Congrads on your new Outback. Ditto to what they said on the hitch. I know you will have many great camping trips in the future.

"*Let's Go Camping*"

Crawfish


----------



## fishingmarlin (Nov 27, 2005)

Do you already have a hitch setup? What size vehicle are you using? I had the dealership setup my hitch and weight distribution bars. What brake controller are you using?

Depending on your tow vehicle you also might need an anti-sway bar. I can tow mine without an anti-sway bar. However if I need the wife to tow it I think the sway bar would make it a little easier on her.


----------



## BaseCamp (Jun 10, 2005)

Thanks all for the replies.

The TV is a 2006 Toyota Tundra Double Cab with the tow package. It's pretty stock right now because I have less than 1,000 miles on it.

I'm purchasing a Equal-i-zer WD hitch and a Prodigy V2.4 Brake Control by Tekonsha as I write this post.
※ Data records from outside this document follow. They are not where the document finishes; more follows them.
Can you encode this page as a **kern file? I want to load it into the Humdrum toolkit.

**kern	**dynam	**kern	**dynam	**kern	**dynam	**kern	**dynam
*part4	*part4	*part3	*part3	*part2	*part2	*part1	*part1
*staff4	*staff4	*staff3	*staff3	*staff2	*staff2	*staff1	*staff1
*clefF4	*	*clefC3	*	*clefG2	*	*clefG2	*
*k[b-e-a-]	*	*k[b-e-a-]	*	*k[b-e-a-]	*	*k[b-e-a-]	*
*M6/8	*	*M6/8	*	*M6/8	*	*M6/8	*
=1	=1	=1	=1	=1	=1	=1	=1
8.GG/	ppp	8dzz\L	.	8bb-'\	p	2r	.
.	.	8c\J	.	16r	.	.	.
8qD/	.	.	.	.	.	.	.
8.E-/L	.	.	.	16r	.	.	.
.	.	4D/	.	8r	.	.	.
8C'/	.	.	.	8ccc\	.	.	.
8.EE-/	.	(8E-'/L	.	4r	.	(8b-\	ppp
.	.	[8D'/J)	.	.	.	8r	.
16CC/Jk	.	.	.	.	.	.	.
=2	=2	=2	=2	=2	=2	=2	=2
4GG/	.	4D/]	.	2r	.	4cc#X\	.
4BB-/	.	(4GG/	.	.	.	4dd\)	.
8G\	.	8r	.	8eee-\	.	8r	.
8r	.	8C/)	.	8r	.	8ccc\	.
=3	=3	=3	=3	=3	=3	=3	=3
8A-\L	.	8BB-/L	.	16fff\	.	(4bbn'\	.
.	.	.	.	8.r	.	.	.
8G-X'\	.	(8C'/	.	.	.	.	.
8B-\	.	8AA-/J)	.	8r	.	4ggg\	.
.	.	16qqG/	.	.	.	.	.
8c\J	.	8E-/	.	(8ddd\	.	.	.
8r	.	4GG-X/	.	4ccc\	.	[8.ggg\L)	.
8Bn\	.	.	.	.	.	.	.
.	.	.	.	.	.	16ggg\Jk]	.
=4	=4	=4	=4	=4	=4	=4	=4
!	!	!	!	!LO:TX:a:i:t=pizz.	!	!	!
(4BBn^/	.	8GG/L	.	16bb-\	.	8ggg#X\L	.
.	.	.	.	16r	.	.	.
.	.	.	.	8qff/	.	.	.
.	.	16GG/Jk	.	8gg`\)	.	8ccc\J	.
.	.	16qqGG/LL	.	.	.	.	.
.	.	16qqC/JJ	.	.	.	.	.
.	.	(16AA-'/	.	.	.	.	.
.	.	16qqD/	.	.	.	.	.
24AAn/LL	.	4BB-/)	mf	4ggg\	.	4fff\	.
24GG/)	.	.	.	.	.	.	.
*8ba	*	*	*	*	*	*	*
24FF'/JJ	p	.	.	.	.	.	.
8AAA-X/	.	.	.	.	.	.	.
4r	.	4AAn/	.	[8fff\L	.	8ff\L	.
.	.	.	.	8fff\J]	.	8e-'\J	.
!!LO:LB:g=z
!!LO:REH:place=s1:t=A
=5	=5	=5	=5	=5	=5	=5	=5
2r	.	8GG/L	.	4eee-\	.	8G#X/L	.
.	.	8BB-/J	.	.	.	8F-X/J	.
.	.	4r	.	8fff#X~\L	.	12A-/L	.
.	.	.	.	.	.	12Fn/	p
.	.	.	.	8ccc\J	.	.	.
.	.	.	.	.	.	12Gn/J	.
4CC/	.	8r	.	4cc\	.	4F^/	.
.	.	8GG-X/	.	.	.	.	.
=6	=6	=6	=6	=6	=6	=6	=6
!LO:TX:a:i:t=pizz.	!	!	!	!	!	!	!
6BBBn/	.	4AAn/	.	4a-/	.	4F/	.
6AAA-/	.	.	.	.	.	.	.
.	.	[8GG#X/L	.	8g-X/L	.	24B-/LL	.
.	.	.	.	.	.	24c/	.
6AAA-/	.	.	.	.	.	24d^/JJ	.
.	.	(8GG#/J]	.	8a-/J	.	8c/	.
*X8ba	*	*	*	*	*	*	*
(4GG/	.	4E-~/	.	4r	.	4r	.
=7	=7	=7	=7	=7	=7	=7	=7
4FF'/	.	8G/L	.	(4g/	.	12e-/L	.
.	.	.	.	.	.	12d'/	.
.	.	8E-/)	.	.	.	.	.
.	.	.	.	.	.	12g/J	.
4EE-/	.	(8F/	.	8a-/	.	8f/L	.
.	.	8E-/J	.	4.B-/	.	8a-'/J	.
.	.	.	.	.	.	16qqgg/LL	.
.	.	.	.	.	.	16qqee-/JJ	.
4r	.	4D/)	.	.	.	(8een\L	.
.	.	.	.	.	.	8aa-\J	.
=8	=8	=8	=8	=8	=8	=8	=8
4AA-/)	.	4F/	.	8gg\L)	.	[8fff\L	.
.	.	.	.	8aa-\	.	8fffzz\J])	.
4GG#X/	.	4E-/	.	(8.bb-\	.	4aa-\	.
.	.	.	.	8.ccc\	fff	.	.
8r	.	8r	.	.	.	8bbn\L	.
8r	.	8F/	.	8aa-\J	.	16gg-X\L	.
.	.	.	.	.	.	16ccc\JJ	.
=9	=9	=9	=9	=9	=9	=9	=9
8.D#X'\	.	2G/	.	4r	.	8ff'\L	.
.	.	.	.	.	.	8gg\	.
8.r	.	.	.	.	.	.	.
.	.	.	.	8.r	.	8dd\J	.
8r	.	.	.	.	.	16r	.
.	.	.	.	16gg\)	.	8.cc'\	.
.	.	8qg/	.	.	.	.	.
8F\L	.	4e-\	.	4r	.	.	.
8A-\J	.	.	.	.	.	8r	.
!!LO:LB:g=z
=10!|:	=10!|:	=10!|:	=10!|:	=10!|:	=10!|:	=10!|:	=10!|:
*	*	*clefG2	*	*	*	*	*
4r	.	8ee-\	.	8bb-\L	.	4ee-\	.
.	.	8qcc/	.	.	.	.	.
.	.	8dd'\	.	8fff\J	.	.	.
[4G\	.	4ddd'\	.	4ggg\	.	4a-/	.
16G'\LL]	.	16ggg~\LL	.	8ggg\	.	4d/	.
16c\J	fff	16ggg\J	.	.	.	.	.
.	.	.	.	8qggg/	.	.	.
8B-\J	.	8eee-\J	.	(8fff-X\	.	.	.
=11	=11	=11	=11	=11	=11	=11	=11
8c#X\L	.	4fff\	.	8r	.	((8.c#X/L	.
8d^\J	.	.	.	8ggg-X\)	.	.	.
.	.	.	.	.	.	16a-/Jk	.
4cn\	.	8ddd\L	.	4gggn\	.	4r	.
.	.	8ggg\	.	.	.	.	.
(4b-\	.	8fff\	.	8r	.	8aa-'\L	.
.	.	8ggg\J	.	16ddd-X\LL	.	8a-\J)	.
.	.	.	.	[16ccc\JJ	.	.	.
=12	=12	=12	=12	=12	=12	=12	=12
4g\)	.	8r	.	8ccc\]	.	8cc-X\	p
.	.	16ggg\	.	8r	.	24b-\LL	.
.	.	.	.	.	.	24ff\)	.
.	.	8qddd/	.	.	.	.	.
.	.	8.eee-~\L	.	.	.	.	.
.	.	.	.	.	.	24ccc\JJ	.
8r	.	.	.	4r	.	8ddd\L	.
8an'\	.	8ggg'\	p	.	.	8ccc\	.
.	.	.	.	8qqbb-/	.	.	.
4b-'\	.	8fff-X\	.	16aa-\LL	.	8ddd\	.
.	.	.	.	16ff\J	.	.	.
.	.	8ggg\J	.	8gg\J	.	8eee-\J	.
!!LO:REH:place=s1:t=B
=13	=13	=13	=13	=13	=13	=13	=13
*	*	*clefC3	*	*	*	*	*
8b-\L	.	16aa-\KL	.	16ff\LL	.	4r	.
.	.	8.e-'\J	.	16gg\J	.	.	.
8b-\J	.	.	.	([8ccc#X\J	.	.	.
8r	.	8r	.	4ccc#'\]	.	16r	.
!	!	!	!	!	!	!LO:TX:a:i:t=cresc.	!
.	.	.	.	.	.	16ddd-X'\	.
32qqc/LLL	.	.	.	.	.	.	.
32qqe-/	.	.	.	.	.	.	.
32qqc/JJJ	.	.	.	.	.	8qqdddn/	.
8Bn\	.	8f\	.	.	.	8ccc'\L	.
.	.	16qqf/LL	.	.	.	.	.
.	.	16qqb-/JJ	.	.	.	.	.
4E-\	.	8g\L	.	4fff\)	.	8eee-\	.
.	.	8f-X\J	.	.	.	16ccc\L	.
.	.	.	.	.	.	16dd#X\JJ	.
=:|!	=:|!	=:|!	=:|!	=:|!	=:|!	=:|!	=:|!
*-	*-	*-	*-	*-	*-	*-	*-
Have been lurking around Outbacker.com for awhile reading everything I can before deciding on the 21RS. Purchsed the trailer from Hunter Freeman at Lakeshore RV. Found a reasonable transport company to deliver it, but depending on the size of the transport, they may have to drop the trailer off nearby (a couple of blocks away). I want to have the correct ball size in case I need to tow it the 2 blocks to the house.

BaseCamp


----------



## tdvffjohn (Mar 10, 2005)

2 5/16


----------



## johnp (Mar 15, 2004)

BaseCamp you have been doing your homework. Great choice of hitch and brake controller, and of coarse the Outback.









John


----------



## shaela21 (Aug 16, 2005)

Like John said, excellent choices and it looks like you will have a safe towing rig and it should handle fine. When we picked up our Outback, the dealership set up the WDH and showed us how to properly hook up the trailer to the TV (cross chains, lock on hitch release, break away switch connection) and even though I had a PU previous, I gave 100% attention ensuring that I did not miss a thing. Plus they did a test tow with the TV and trailer to make sure the brake controller was set up and there were no problems. Ask for the same thing so if there are problems then they can be solved at the dealership. Good luck, and have fun with the new trailer.


----------



## Steelhead (Nov 14, 2005)

You are sooo! wise to be concerned with towing details and the input you have received here is invaluable. Have seen and been involved in pretty bad towing accidents . Safety is the gospel to follow. Happy towing and welcome to 
OUTBACKERS
















Dallas


----------